EXTRACTED RECORDS:
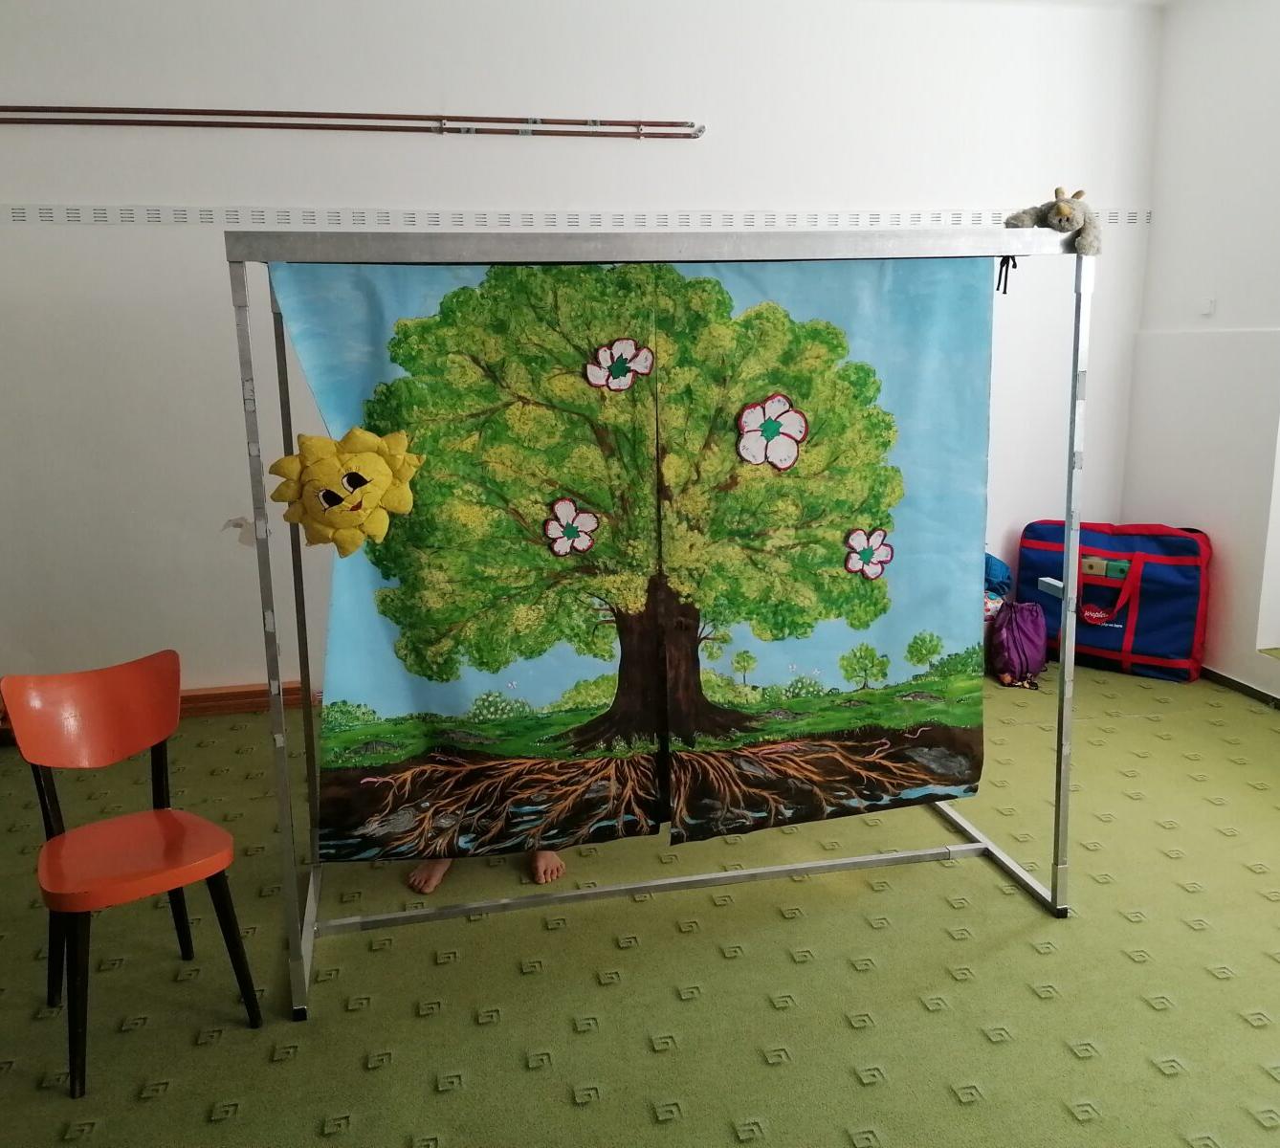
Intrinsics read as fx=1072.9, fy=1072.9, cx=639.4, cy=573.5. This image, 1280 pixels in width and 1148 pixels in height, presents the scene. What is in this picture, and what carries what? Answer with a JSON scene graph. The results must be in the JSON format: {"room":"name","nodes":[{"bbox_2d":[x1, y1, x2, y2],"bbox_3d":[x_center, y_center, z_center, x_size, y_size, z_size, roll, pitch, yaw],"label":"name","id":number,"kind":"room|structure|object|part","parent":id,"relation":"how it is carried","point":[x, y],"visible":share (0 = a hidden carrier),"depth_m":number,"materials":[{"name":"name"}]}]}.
{"room":"classroom","nodes":[
{"label":"classroom","id":0,"kind":"room"},
{"bbox_2d":[0,0,1155,712],"bbox_3d":[-0.354,-0.921,4.442,5.621,2.847,0.209,-3,12,-12],"label":"back wall","id":1,"kind":"structure","parent":0,"point":[152,191],"depth_m":4.15,"materials":[{"name":"white paint"}]},
{"bbox_2d":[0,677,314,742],"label":"baseboard","id":2,"kind":"structure","parent":1,"relation":"attached to","point":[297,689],"depth_m":4.31,"materials":[{"name":"brown wood"}]},
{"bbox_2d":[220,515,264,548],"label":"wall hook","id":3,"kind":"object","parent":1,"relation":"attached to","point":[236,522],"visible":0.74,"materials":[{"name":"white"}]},
{"bbox_2d":[0,105,706,137],"bbox_3d":[-1.422,-1.657,3.908,3.384,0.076,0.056,-3,12,-12],"label":"pipe","id":4,"kind":"object","parent":1,"relation":"attached to","point":[288,115],"visible":0.99,"depth_m":3.96,"materials":[{"name":"metal"}]},
{"bbox_2d":[0,203,1155,228],"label":"wall border","id":5,"kind":"object","parent":1,"relation":"attached to","point":[99,218],"visible":0.91,"depth_m":4.12,"materials":[{"name":"white"}]},
{"bbox_2d":[0,661,1279,1147],"bbox_3d":[0.338,1.069,2.055,5.936,0.103,5.422,-3,12,-12],"label":"floor","id":6,"kind":"structure","parent":0,"point":[915,1014],"depth_m":2.47,"materials":[{"name":"green carpet"}]},
{"bbox_2d":[1,649,264,1094],"bbox_3d":[-1.097,0.600,2.311,0.380,0.758,0.453,-10,15,-37],"label":"red chair","id":7,"kind":"object","parent":6,"relation":"on","point":[138,876],"visible":1,"depth_m":2.33,"materials":[{"name":"red"}]},
{"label":"seat","id":8,"kind":"part","parent":7,"relation":"part of","materials":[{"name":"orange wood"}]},
{"bbox_2d":[404,849,564,894],"bbox_3d":[-0.447,0.410,3.063,0.499,0.823,0.583,-3,12,-12],"label":"person","id":9,"kind":"object","parent":6,"relation":"on","point":[430,882],"visible":0.08,"depth_m":2.93},
{"bbox_2d":[227,221,1087,1024],"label":"backdrop stand","id":10,"kind":"object","parent":6,"relation":"on","point":[274,646],"visible":0.93,"depth_m":2.37,"materials":[{"name":"metal"}]},
{"bbox_2d":[266,252,992,869],"bbox_3d":[0.060,-0.028,2.468,1.645,1.423,0.061,-3,12,-12],"label":"backdrop","id":11,"kind":"object","parent":10,"relation":"hanging from","point":[840,519],"visible":0.93,"depth_m":2.46,"materials":[{"name":"green fabric"}]},
{"bbox_2d":[265,425,423,557],"bbox_3d":[-0.623,-0.171,2.284,0.341,0.289,0.183,-3,12,-12],"label":"yellow plush toy","id":12,"kind":"object","parent":11,"relation":"attached to","point":[390,475],"visible":0.99,"depth_m":2.24,"materials":[{"name":"yellow fabric"}]},
{"bbox_2d":[542,497,600,556],"bbox_3d":[-0.164,-0.108,2.574,0.131,0.140,0.027,-3,12,-12],"label":"flower","id":13,"kind":"object","parent":11,"relation":"attached to","point":[570,511],"visible":0.98,"depth_m":2.57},
{"bbox_2d":[582,338,654,393],"bbox_3d":[-0.047,-0.478,2.469,0.155,0.121,0.021,-3,12,-12],"label":"flower","id":14,"kind":"object","parent":11,"relation":"attached to","point":[630,343],"visible":0.97,"depth_m":2.47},
{"bbox_2d":[734,394,808,470],"bbox_3d":[0.316,-0.335,2.528,0.176,0.170,0.034,-3,12,-12],"label":"flower","id":15,"kind":"object","parent":11,"relation":"attached to","point":[793,452],"visible":0.98,"depth_m":2.52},
{"bbox_2d":[843,527,894,579],"bbox_3d":[0.588,-0.051,2.737,0.128,0.133,0.028,-3,12,-12],"label":"flower","id":16,"kind":"object","parent":11,"relation":"attached to","point":[869,555],"visible":0.98,"depth_m":2.74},
{"bbox_2d":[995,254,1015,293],"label":"string","id":17,"kind":"object","parent":10,"relation":"hanging from","point":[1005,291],"visible":0.8,"depth_m":2.59,"materials":[{"name":"black fabric"}]},
{"bbox_2d":[1004,185,1103,256],"bbox_3d":[0.991,-0.835,2.559,0.193,0.156,0.215,-10,15,-35],"label":"stuffed animal","id":18,"kind":"object","parent":10,"relation":"on","point":[1060,221],"visible":0.98,"depth_m":2.51},
{"bbox_2d":[981,552,1012,616],"bbox_3d":[1.505,0.054,4.790,0.315,0.330,0.236,-3,12,-12],"label":"blue bag","id":19,"kind":"object","parent":6,"relation":"on","point":[994,569],"visible":0.27,"depth_m":4.70,"materials":[{"name":"blue fabric"}]},
{"bbox_2d":[988,597,1049,688],"bbox_3d":[1.613,0.282,4.580,0.270,0.347,0.244,-3,12,-12],"label":"purple backpack","id":20,"kind":"object","parent":6,"relation":"on","point":[1031,651],"visible":0.95,"depth_m":4.51,"materials":[{"name":"purple fabric"}]},
{"bbox_2d":[1015,519,1210,683],"bbox_3d":[2.068,0.090,4.706,0.799,0.647,0.378,8,15,35],"label":"bag","id":21,"kind":"object","parent":6,"relation":"on","point":[1182,619],"visible":0.86,"depth_m":4.54,"materials":[{"name":"blue fabric"}]},
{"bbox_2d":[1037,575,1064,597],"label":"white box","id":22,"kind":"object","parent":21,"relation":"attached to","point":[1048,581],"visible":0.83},
{"bbox_2d":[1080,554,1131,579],"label":"wooden blocks","id":23,"kind":"object","parent":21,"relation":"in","point":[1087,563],"visible":0.79,"depth_m":4.62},
{"bbox_3d":[1.973,0.084,4.555,0.145,0.260,0.165,-3,12,-12],"label":"handle","id":24,"kind":"part","parent":21,"relation":"part of","materials":[{"name":"red fabric"}]},
{"bbox_2d":[1123,0,1279,705],"bbox_3d":[2.900,-0.539,2.346,0.217,2.855,5.179,-3,12,-12],"label":"right wall","id":25,"kind":"structure","parent":0,"point":[1154,244],"depth_m":4.35,"materials":[{"name":"white paint"}]},
{"bbox_2d":[1198,296,1215,315],"bbox_3d":[2.339,-1.103,4.427,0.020,0.070,0.065,-3,12,-12],"label":"wall switch","id":26,"kind":"object","parent":25,"relation":"attached to","point":[1208,305],"visible":0.98,"depth_m":4.42,"materials":[{"name":"white plastic"}]},
{"bbox_2d":[1200,665,1279,708],"bbox_3d":[2.761,0.781,2.795,0.019,0.065,4.572,-3,12,-12],"label":"baseboard","id":27,"kind":"structure","parent":25,"relation":"attached to","point":[1231,680],"depth_m":4.35,"materials":[{"name":"wood"}]}
]}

TASK BRIEF: Write the listing out exactly, apart from its pictures.

EXERCISE ANSWER:
Intrinsics read as fx=1072.9, fy=1072.9, cx=639.4, cy=573.5. This image, 1280 pixels in width and 1148 pixels in height, presents the scene. What is in this picture, and what carries what? Answer with a JSON scene graph. The results must be in the JSON format: {"room":"name","nodes":[{"bbox_2d":[x1, y1, x2, y2],"bbox_3d":[x_center, y_center, z_center, x_size, y_size, z_size, roll, pitch, yaw],"label":"name","id":number,"kind":"room|structure|object|part","parent":id,"relation":"how it is carried","point":[x, y],"visible":share (0 = a hidden carrier),"depth_m":number,"materials":[{"name":"name"}]}]}.
{"room":"classroom","nodes":[
{"label":"classroom","id":0,"kind":"room"},
{"bbox_2d":[0,0,1155,712],"bbox_3d":[-0.354,-0.921,4.442,5.621,2.847,0.209,-3,12,-12],"label":"back wall","id":1,"kind":"structure","parent":0,"point":[152,191],"depth_m":4.15,"materials":[{"name":"white paint"}]},
{"bbox_2d":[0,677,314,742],"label":"baseboard","id":2,"kind":"structure","parent":1,"relation":"attached to","point":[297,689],"depth_m":4.31,"materials":[{"name":"brown wood"}]},
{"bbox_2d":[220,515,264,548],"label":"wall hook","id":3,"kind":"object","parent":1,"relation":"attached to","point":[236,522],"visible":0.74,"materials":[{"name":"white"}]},
{"bbox_2d":[0,105,706,137],"bbox_3d":[-1.422,-1.657,3.908,3.384,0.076,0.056,-3,12,-12],"label":"pipe","id":4,"kind":"object","parent":1,"relation":"attached to","point":[288,115],"visible":0.99,"depth_m":3.96,"materials":[{"name":"metal"}]},
{"bbox_2d":[0,203,1155,228],"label":"wall border","id":5,"kind":"object","parent":1,"relation":"attached to","point":[99,218],"visible":0.91,"depth_m":4.12,"materials":[{"name":"white"}]},
{"bbox_2d":[0,661,1279,1147],"bbox_3d":[0.338,1.069,2.055,5.936,0.103,5.422,-3,12,-12],"label":"floor","id":6,"kind":"structure","parent":0,"point":[915,1014],"depth_m":2.47,"materials":[{"name":"green carpet"}]},
{"bbox_2d":[1,649,264,1094],"bbox_3d":[-1.097,0.600,2.311,0.380,0.758,0.453,-10,15,-37],"label":"red chair","id":7,"kind":"object","parent":6,"relation":"on","point":[138,876],"visible":1,"depth_m":2.33,"materials":[{"name":"red"}]},
{"label":"seat","id":8,"kind":"part","parent":7,"relation":"part of","materials":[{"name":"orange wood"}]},
{"bbox_2d":[404,849,564,894],"bbox_3d":[-0.447,0.410,3.063,0.499,0.823,0.583,-3,12,-12],"label":"person","id":9,"kind":"object","parent":6,"relation":"on","point":[430,882],"visible":0.08,"depth_m":2.93},
{"bbox_2d":[227,221,1087,1024],"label":"backdrop stand","id":10,"kind":"object","parent":6,"relation":"on","point":[274,646],"visible":0.93,"depth_m":2.37,"materials":[{"name":"metal"}]},
{"bbox_2d":[266,252,992,869],"bbox_3d":[0.060,-0.028,2.468,1.645,1.423,0.061,-3,12,-12],"label":"backdrop","id":11,"kind":"object","parent":10,"relation":"hanging from","point":[840,519],"visible":0.93,"depth_m":2.46,"materials":[{"name":"green fabric"}]},
{"bbox_2d":[265,425,423,557],"bbox_3d":[-0.623,-0.171,2.284,0.341,0.289,0.183,-3,12,-12],"label":"yellow plush toy","id":12,"kind":"object","parent":11,"relation":"attached to","point":[390,475],"visible":0.99,"depth_m":2.24,"materials":[{"name":"yellow fabric"}]},
{"bbox_2d":[542,497,600,556],"bbox_3d":[-0.164,-0.108,2.574,0.131,0.140,0.027,-3,12,-12],"label":"flower","id":13,"kind":"object","parent":11,"relation":"attached to","point":[570,511],"visible":0.98,"depth_m":2.57},
{"bbox_2d":[582,338,654,393],"bbox_3d":[-0.047,-0.478,2.469,0.155,0.121,0.021,-3,12,-12],"label":"flower","id":14,"kind":"object","parent":11,"relation":"attached to","point":[630,343],"visible":0.97,"depth_m":2.47},
{"bbox_2d":[734,394,808,470],"bbox_3d":[0.316,-0.335,2.528,0.176,0.170,0.034,-3,12,-12],"label":"flower","id":15,"kind":"object","parent":11,"relation":"attached to","point":[793,452],"visible":0.98,"depth_m":2.52},
{"bbox_2d":[843,527,894,579],"bbox_3d":[0.588,-0.051,2.737,0.128,0.133,0.028,-3,12,-12],"label":"flower","id":16,"kind":"object","parent":11,"relation":"attached to","point":[869,555],"visible":0.98,"depth_m":2.74},
{"bbox_2d":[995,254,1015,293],"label":"string","id":17,"kind":"object","parent":10,"relation":"hanging from","point":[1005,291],"visible":0.8,"depth_m":2.59,"materials":[{"name":"black fabric"}]},
{"bbox_2d":[1004,185,1103,256],"bbox_3d":[0.991,-0.835,2.559,0.193,0.156,0.215,-10,15,-35],"label":"stuffed animal","id":18,"kind":"object","parent":10,"relation":"on","point":[1060,221],"visible":0.98,"depth_m":2.51},
{"bbox_2d":[981,552,1012,616],"bbox_3d":[1.505,0.054,4.790,0.315,0.330,0.236,-3,12,-12],"label":"blue bag","id":19,"kind":"object","parent":6,"relation":"on","point":[994,569],"visible":0.27,"depth_m":4.70,"materials":[{"name":"blue fabric"}]},
{"bbox_2d":[988,597,1049,688],"bbox_3d":[1.613,0.282,4.580,0.270,0.347,0.244,-3,12,-12],"label":"purple backpack","id":20,"kind":"object","parent":6,"relation":"on","point":[1031,651],"visible":0.95,"depth_m":4.51,"materials":[{"name":"purple fabric"}]},
{"bbox_2d":[1015,519,1210,683],"bbox_3d":[2.068,0.090,4.706,0.799,0.647,0.378,8,15,35],"label":"bag","id":21,"kind":"object","parent":6,"relation":"on","point":[1182,619],"visible":0.86,"depth_m":4.54,"materials":[{"name":"blue fabric"}]},
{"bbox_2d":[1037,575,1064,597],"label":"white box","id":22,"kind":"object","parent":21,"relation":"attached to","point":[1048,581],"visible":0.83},
{"bbox_2d":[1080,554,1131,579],"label":"wooden blocks","id":23,"kind":"object","parent":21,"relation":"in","point":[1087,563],"visible":0.79,"depth_m":4.62},
{"bbox_3d":[1.973,0.084,4.555,0.145,0.260,0.165,-3,12,-12],"label":"handle","id":24,"kind":"part","parent":21,"relation":"part of","materials":[{"name":"red fabric"}]},
{"bbox_2d":[1123,0,1279,705],"bbox_3d":[2.900,-0.539,2.346,0.217,2.855,5.179,-3,12,-12],"label":"right wall","id":25,"kind":"structure","parent":0,"point":[1154,244],"depth_m":4.35,"materials":[{"name":"white paint"}]},
{"bbox_2d":[1198,296,1215,315],"bbox_3d":[2.339,-1.103,4.427,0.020,0.070,0.065,-3,12,-12],"label":"wall switch","id":26,"kind":"object","parent":25,"relation":"attached to","point":[1208,305],"visible":0.98,"depth_m":4.42,"materials":[{"name":"white plastic"}]},
{"bbox_2d":[1200,665,1279,708],"bbox_3d":[2.761,0.781,2.795,0.019,0.065,4.572,-3,12,-12],"label":"baseboard","id":27,"kind":"structure","parent":25,"relation":"attached to","point":[1231,680],"depth_m":4.35,"materials":[{"name":"wood"}]}
]}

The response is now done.